When I read these words at the NCR , which I was led to via a post at PrayTell, I was stopped in my tracks. The pope is disruptive? Lest I be accused of a kind of contextual proof-texting, let me step back and explain.
It appears that Archbishop Tobin (this Tobin, not this one) was speaking at the College Theology Society Meeting in Latrobe, PA last week. He spoke of the “balkinization” of our society, meaning the divisive ideological world which we inhabit here in the US. I’ve had to think about this post, lest it appear that I am furthering such division, which I can assure you I do not wish to do.
Archbishop Tobin also said, “At the present moment, this behavior helps to contribute to the balkanization of American Catholics into so-called right wing and left wing, or progressive and traditionalist, factions, who point fingers at each other…” I don’t disagree with this. Blogger Mark Shea made a comment on his Facebook page the other day, in talking about ideological divisions, that made perfect sense to me. (And it works in reverse as well.)
Shea said: “If people simply learned from the Church rather than reacting to their tribal enemies, so many problems would vanish. The folly of “faithful conservative” Catholic is that they seldom listen to the pope. Instead, they listen to what the left says about the pope, panic that it is all true, don’t try to understand the lefty things that *are* true and part of the Church’s tradition, and then completely freak out.”

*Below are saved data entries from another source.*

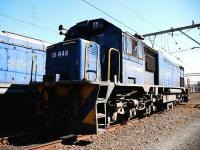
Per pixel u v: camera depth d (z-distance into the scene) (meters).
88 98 6.35
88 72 7.07
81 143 6.07
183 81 20.50
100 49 7.91
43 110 7.20
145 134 7.14
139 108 9.76
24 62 9.91
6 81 9.11
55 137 6.85
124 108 8.56
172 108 15.80
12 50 9.45
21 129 8.34
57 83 6.60
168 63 14.62
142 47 9.93
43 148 5.44
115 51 7.99
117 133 7.18
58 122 6.86
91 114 6.23
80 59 6.81
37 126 8.70
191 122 9.75
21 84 9.05
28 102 9.66
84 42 7.00
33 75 10.22
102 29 8.34
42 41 11.05
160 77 12.31
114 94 7.97
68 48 7.12
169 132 7.50
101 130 6.36
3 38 9.17
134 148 5.55
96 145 5.78
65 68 7.08
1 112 8.96
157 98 12.02
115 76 7.20
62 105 6.72
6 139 6.54
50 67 7.61
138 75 9.32
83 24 8.52
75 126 6.48
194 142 6.27
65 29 8.77
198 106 17.34
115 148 5.54
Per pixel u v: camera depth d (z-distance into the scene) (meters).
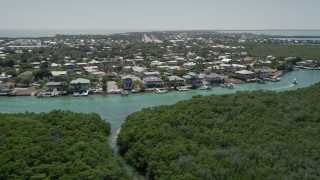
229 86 190.38
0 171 66.94
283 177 64.75
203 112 105.62
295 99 123.88
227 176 66.12
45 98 160.38
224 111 107.25
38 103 151.25
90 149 78.31
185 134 88.62
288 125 95.19
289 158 73.06
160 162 74.19
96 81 188.50
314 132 90.00
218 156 74.12
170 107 115.62
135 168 81.88
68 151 76.81
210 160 71.62
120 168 71.56
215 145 81.81
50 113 107.38
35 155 74.06
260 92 137.50
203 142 83.69
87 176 65.88
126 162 85.00
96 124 101.31
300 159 72.38
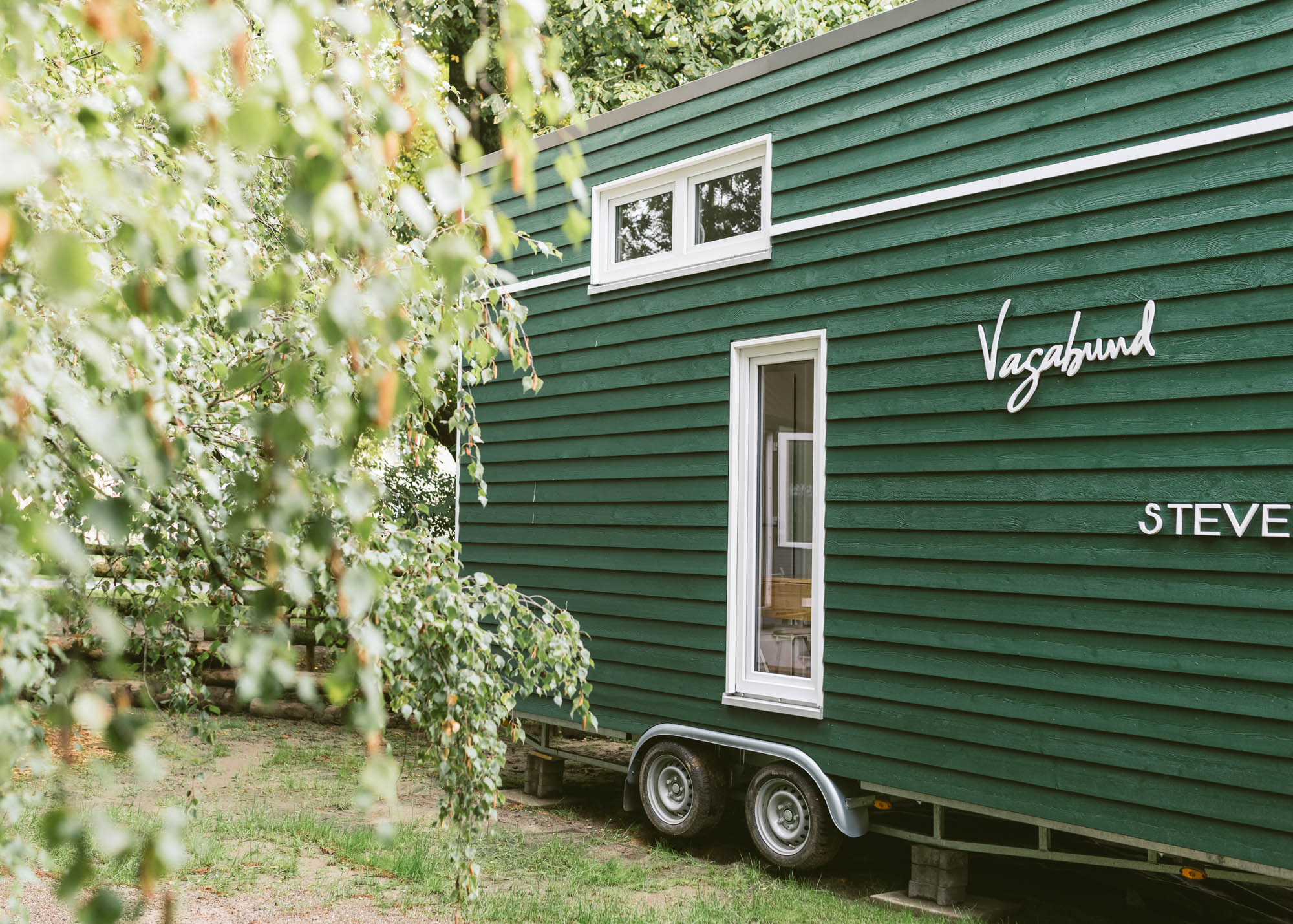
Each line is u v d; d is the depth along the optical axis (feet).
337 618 9.24
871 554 18.07
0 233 3.16
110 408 5.90
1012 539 16.03
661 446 22.27
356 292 3.51
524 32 4.34
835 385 18.84
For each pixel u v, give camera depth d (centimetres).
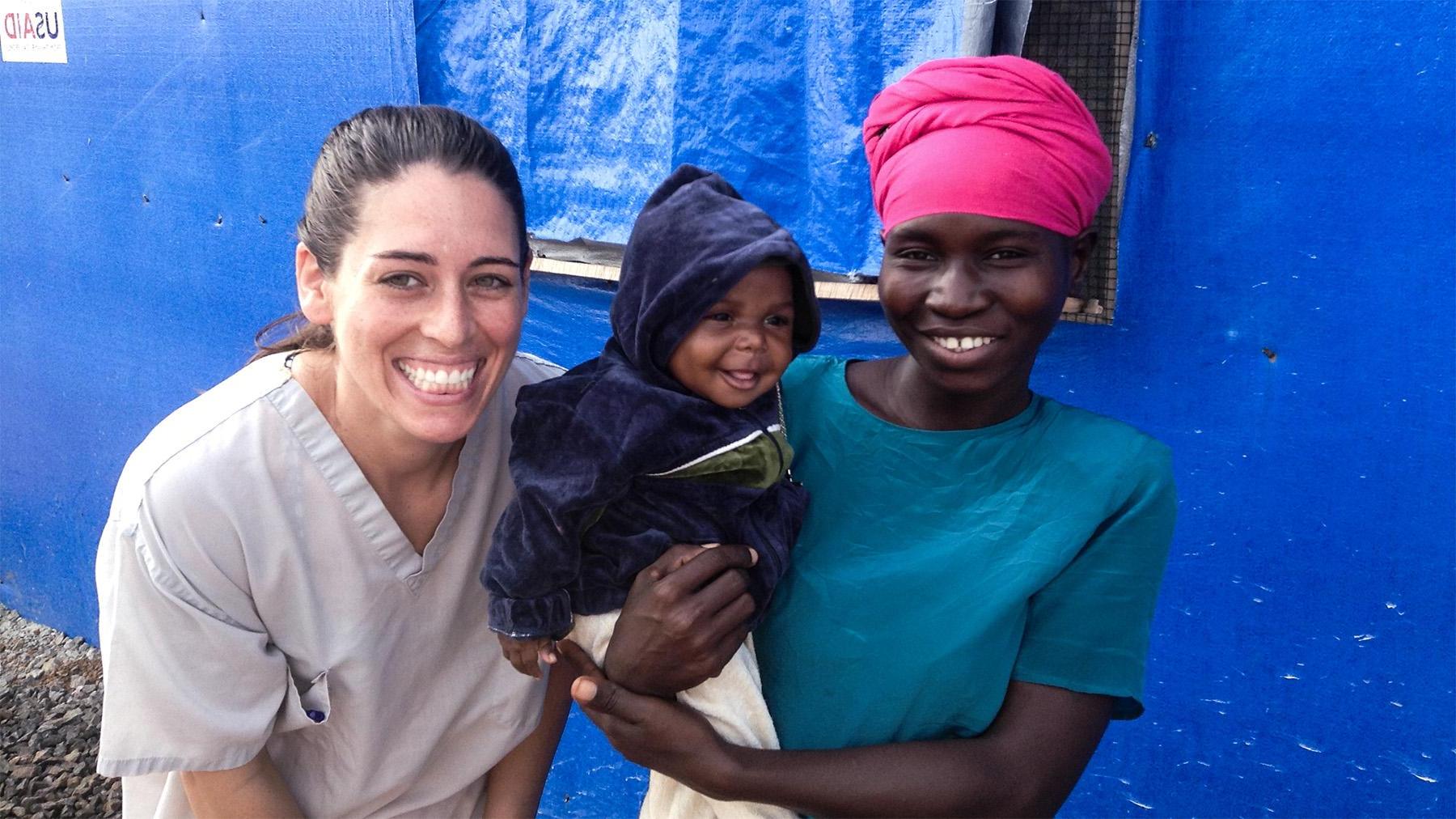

This is all well and good, but I am struggling with Archbishop Tobin’s remarks about division, and then his remarks about Pope Francis. A little disruptive cognitive dissonance perhaps?
The notion that bishops have grown discouraged because the pope challenged them strikes me as a most self-serving position. Perhaps something is out of context or I read it wrong? I do know people who attended the CTS, so I can ask someone, and I have an intention to do just that, but I’m still left shaking my head.
If the pope does not challenge all of us, if God does not challenge all of us, then what are we doing here? And isn’t disruption necessary for change, for transformation? And what about the bishops and clerics who were challenged by the past two popes, one of whom is now a saint? It seems that any complaints about that brought little more than the tsk-tsk sound of those questioning their Catholic crediblity. He’s the pope, that’s why, was the hue and cry.
The whole thing leaves me, as ever, wondering. Which in its own way, brings disruption. It makes me think about the theme of the CTS conference, which I found on the CTS website: “God has begun a Great Work in Us: The Embodiment of Love in Contemporary Consecrated Life and Ecclesial Movements. ” Great work is often disruptive, so let God work.
So much for my pondering today… I know, everyone wishes Todd was back already!